*Directions*
Below are records; reproduce exactly the lines from the one that has "August 2014" through the one that has "arrendamiento?", ends included, and nothing more.

Top of Exercise materials

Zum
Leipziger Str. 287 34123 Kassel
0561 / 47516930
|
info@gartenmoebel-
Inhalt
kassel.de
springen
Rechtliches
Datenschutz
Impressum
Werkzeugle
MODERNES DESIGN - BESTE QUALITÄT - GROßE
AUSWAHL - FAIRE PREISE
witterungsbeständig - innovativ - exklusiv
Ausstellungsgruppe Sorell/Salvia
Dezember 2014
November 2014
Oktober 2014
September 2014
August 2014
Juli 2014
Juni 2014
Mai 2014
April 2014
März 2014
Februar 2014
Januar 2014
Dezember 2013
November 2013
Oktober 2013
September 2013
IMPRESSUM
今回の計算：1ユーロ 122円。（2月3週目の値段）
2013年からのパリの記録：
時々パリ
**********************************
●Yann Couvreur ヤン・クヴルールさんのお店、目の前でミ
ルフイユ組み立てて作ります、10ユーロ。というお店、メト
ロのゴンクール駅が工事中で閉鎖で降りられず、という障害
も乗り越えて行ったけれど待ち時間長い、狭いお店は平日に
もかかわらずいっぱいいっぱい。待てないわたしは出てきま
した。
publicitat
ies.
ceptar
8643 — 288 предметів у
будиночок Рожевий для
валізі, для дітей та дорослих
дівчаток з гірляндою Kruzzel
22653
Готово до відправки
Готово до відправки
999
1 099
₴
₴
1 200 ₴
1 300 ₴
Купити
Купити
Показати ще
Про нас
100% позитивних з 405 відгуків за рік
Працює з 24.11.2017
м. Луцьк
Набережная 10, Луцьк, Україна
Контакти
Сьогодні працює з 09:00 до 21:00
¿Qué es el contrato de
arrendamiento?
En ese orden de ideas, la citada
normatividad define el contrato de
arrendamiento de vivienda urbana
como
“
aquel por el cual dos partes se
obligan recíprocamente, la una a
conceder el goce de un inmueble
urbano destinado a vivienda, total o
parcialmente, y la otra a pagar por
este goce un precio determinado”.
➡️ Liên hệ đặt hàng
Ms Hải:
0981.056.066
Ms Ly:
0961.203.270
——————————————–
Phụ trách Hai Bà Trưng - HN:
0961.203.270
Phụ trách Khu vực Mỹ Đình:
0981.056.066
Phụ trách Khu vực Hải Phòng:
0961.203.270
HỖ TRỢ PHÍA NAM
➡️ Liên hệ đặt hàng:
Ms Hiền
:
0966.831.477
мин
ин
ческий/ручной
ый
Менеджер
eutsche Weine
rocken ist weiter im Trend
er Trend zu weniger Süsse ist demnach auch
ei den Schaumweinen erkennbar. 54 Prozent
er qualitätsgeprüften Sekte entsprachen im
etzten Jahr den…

Bottom of Exercise materials

*Solution for this problem*
August 2014
Juli 2014
Juni 2014
Mai 2014
April 2014
März 2014
Februar 2014
Januar 2014
Dezember 2013
November 2013
Oktober 2013
September 2013
IMPRESSUM
今回の計算：1ユーロ 122円。（2月3週目の値段）
2013年からのパリの記録：
時々パリ
**********************************
●Yann Couvreur ヤン・クヴルールさんのお店、目の前でミ
ルフイユ組み立てて作ります、10ユーロ。というお店、メト
ロのゴンクール駅が工事中で閉鎖で降りられず、という障害
も乗り越えて行ったけれど待ち時間長い、狭いお店は平日に
もかかわらずいっぱいいっぱい。待てないわたしは出てきま
した。
publicitat
ies.
ceptar
8643 — 288 предметів у
будиночок Рожевий для
валізі, для дітей та дорослих
дівчаток з гірляндою Kruzzel
22653
Готово до відправки
Готово до відправки
999
1 099
₴
₴
1 200 ₴
1 300 ₴
Купити
Купити
Показати ще
Про нас
100% позитивних з 405 відгуків за рік
Працює з 24.11.2017
м. Луцьк
Набережная 10, Луцьк, Україна
Контакти
Сьогодні працює з 09:00 до 21:00
¿Qué es el contrato de
arrendamiento?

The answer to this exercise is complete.